The newfound workload with LAUNCH also comes with a stricter schedule. According to Ave, students would receive a phone call every 24 hours they did not log onto the class, and late work would automatically receive a 10 percent deduction.

“At one point I was camping, and went in the car and typed up an essay,” Ave said. “It was a family camping trip. We could have been chilling and talking by a campfire, but I was in the car by myself typing an essay.”

This modernized software has not only been adopted by the KSD but also by 70 other school districts in Missouri. Created by staff from the Springfield School District, LAUNCH online courses fit Missouri curriculum standards and allows for more changes to be made by Kirkwood instructors, unlike out-of-state based Odysseyware.

“You had the ability to work ahead, but because the workload was so much, I never got around to doing that.”

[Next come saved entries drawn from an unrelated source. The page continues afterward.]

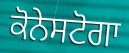
ਕੋਨੇਸਟੋਗਾ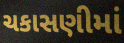
ચકાસણીમાં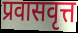
प्रवासवृत्त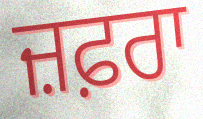
ਜ਼ਫ਼ਰਾ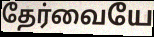
தேர்வையே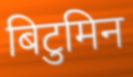
बिटुमिन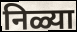
निळ्या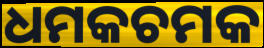
ଧମକଚମକ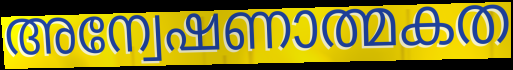
അന്വേഷണാത്മകത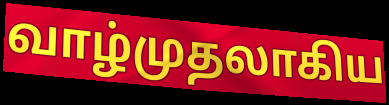
வாழ்முதலாகிய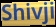
Shivji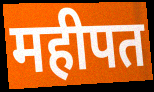
महीपत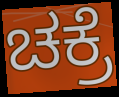
ಚಕ್ರೆ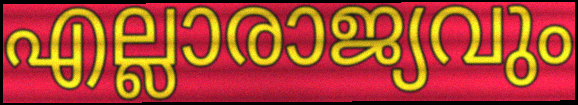
എല്ലാരാജ്യവുംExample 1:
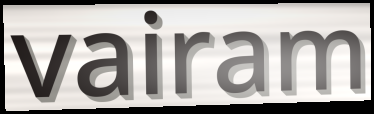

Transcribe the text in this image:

vairam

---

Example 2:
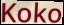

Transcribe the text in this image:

Koko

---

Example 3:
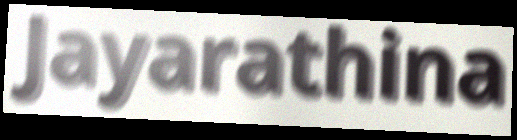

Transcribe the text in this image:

Jayarathina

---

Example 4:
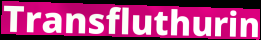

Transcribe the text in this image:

Transfluthurin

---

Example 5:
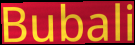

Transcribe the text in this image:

Bubali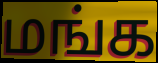
மங்க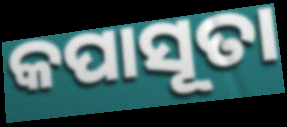
କପାସୂତା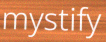
mystify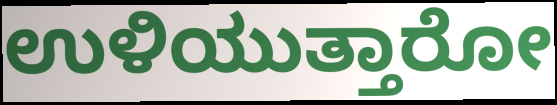
ಉಳಿಯುತ್ತಾರೋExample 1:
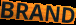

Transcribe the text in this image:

BRAND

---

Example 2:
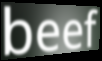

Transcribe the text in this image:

beef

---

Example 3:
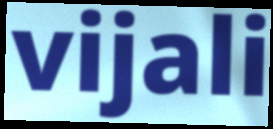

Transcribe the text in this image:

vijali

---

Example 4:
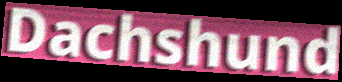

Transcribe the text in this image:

Dachshund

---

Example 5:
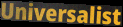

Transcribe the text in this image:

“One of the things LAUNCH offers us is the ability to have Kirkwood staff closely invested with KHS students,” Dr. Michael Gavin, KSD director of learning and innovation, said. “I think Kirkwood is effective because of the caring, prepared, thoughtful, knowledgeable teachers [and] this system allows us to keep the continuity in a different setting.”

No matter how someone views the change in programs, the switch of programs is significant, especially for students. After enrolling in LAUNCH through their grade-level counselors, students will experience multiple assignments per night instead of multiple choice. Two weeks to complete a course on Odysseyware, compared to two warnings before being removed from a LAUNCH course.

“If we don’t provide our students an opportunity to make a high quality online course in high school, then maybe we aren’t doing as much of a service for our kids as we should,” Condon said. “I think is an obligation we need to fulfill.”